__Given text__:

::::

The cross has come to be a primary symbol for Jesus followers.  You can put it up on a banner in church, you can wear it on a t-shirt, you can buy it in gold and hang it around your neck, but let’s be clear: the cross was absolutely a symbol of death.  And not just a symbol.  People died on crosses.  And Rome made sure these were very public events.  The power to inflict death was what kept the world spinning, kept life in submission, kept the order ordered.

The Easter story starts with death, which is to say an ending so final and disorienting one barely knows what to do next.    

To enter most fully into this story, is to bring our own experiences of endings.  Perhaps this is the actual death of a loved one without whom the world makes less sense.  Or the death of certainty about something, or the ebbing away of a physical ability or the letting go of a way you thought life was going to turn out.  Or maybe just two years of little losses that have piled too high to see over.

As we bring these with us, John’s gospel gives us a glimpse of how to confront death. 

We are told of two characters who care for the body of Jesus.  Joseph of Arimathea and Nicodemus.  Both seem to have been hanging out at the edges of the Jesus movement.  Sympathizers who, for their own reasons, didn’t go public with their support.  John calls Joseph a “secret disciple.” John reminds us that this is the same Nicodemus who had come to Jesus under the cover of night.  The one to whom Jesus had said, “you must be born all over again” and “the wind blows where it will, so too with those who are born of the Spirit.” 

Very soon after Jesus’ death the wind blows Joseph and Nicodemus together.  Now these fringe followers become essential workers, doing what must be done.  They get permission from Pilate to remove the body from the cross.  This took time.  This took care.  Tradition told them what to do next.  They had brought a mixture of spices to prepare the body for burial.  They wrap the body. This was not a task one could do alone.  They carry the body and place it in a new tomb in a garden. 

We hear no words or thoughts they might have had. They linger with the ending and honor the body that has died.  They tend to death. 

Now every story has a beginning, middle, and end, so if death is the new beginning and resurrection is the end, then what do we have for a middle?  We know about Good Friday and we know about Easter Sunday, but what happens in between?   

If you grew up reciting the Apostle’s Creed during church, you might remember these words: Jesus “suffered under Pontius Pilate, was crucified, dead, and buried.  He descended to hell.  The third day he rose again from the dead.”

::::

__Provided material__:
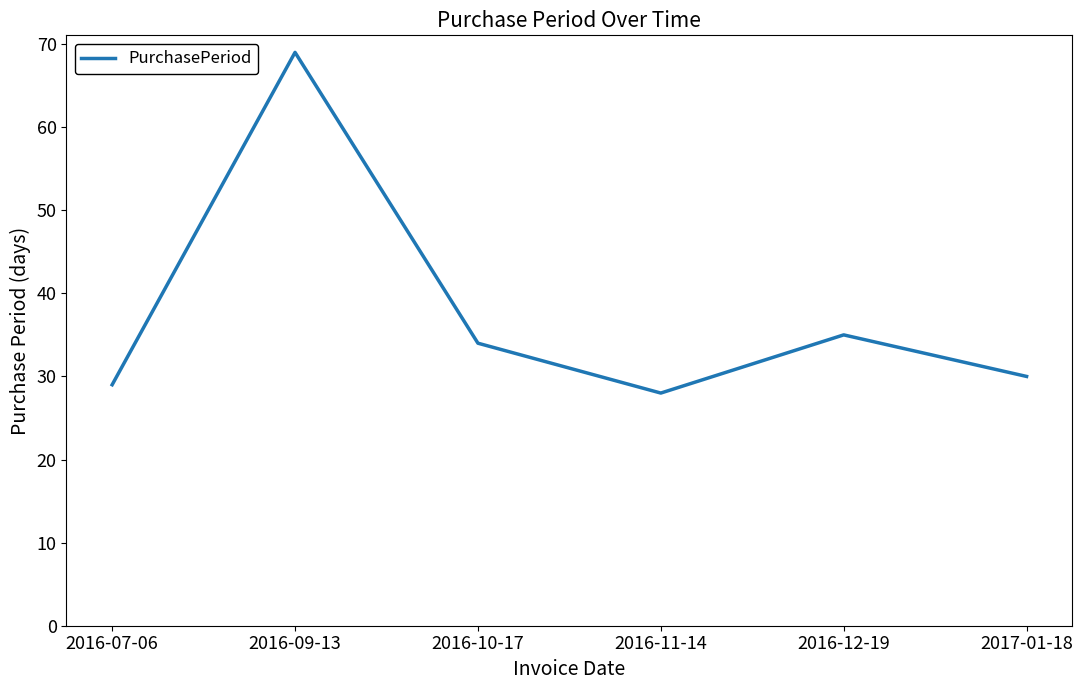

How many values are below 34?

3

::::

__Request 1__:
Extract everything in the Easter reflection from "To enter most" down to "to see over.".
__Request 2__:
Answer these questions from the Easter reflection:
(a) What was the cross absolutely a symbol of?
(b) What does John call Joseph of Arimathea?
(c) Where do Joseph and Nicodemus place the body of Jesus?
__Request 3__:
Continue the Easter reflection from the point where it stops.

__Response area 1__:
To enter most fully into this story, is to bring our own experiences of endings.  Perhaps this is the actual death of a loved one without whom the world makes less sense.  Or the death of certainty about something, or the ebbing away of a physical ability or the letting go of a way you thought life was going to turn out.  Or maybe just two years of little losses that have piled too high to see over.

__Response area 2__:
(a) Death.
(b) A "secret disciple."
(c) In a new tomb in a garden.

__Response area 3__:
For those of us who didn’t grow up reciting this creed, written about 300-400 years after Jesus, there’s one part of that that sounds a bit unfamiliar.  He suffered under Pilate, crucified, dead, buried.  OK. 

Rose from the dead on the third day.  Amazing, and yes, I remember that part.  But what was that in between?  He descended to hell?

According to church tradition, there was quite a bit going on in between Good Friday and Easter Sunday.  And not the kind of thing you can touch or smell, like bodies and spices.  Not the kind of thing that would show up on the Roman surveillance cameras around the tomb.  It was the kind of thing that happens on the mythic, soul level.  The kind of thing that has to happen if the story is to move from death to life.

What happened in the middle, tradition proposes, was that Jesus descended into the underworld.  Modern versions of the creed, like the one in the back of our hymnals, VT 923, say “He descended to the dead.”  This place is depicted in medieval art sometimes as a cave, sometimes as a fortress, and sometimes as an open mouth of a dragon-type creature.  This is where Jesus goes.  And from this cave, fortress, hellmouth – that’s what it’s called – there’s got to be some obscure 80s metal band with that name – out of this place Jesus meets humanity who has died before him.  This is often portrayed as Jesus extending his hand down to Adam and Eve who are surrounded by others, and pulling them up with him.  This event is known as the “Harrowing of Hell.” 

There’s not much about this in the Bible.  The closest reference would be 1 Peter 3:18-19 which says Christ “was put to death in the flesh, but made alive in the spirit in which he also went and made a proclamation to the spirits in prison who in former times did not obey.” Getting people out of prison is good.

I mention this not to argue whether or not this is a “biblical teaching.”  Not to challenge or uphold traditional “orthodoxy” based on the creeds. 

What I find especially intriguing with this tradition, this example of theological imagination and spiritual intuition..what I find especially compelling about this version of the middle of the story is that it speaks to a profound truth.  What happens between death and life?  If death takes over, how do you get from there to life?  According to this story, you’ve got to go down, like way down, before you go up.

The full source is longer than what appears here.